**Task details**. Render the data below as a Markdown table with two columns, Row and Text, giving each line a number in Row and the line itself in Text, and skip any blank lines.

**Exercise input**.
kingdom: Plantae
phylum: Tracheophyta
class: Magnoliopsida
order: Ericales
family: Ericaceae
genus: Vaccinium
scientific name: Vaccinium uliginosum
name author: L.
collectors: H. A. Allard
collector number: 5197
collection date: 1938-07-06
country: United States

**Response below**.
| Row | Text |
|---|---|
| 1 | kingdom: Plantae |
| 2 | phylum: Tracheophyta |
| 3 | class: Magnoliopsida |
| 4 | order: Ericales |
| 5 | family: Ericaceae |
| 6 | genus: Vaccinium |
| 7 | scientific name: Vaccinium uliginosum |
| 8 | name author: L. |
| 9 | collectors: H. A. Allard |
| 10 | collector number: 5197 |
| 11 | collection date: 1938-07-06 |
| 12 | country: United States |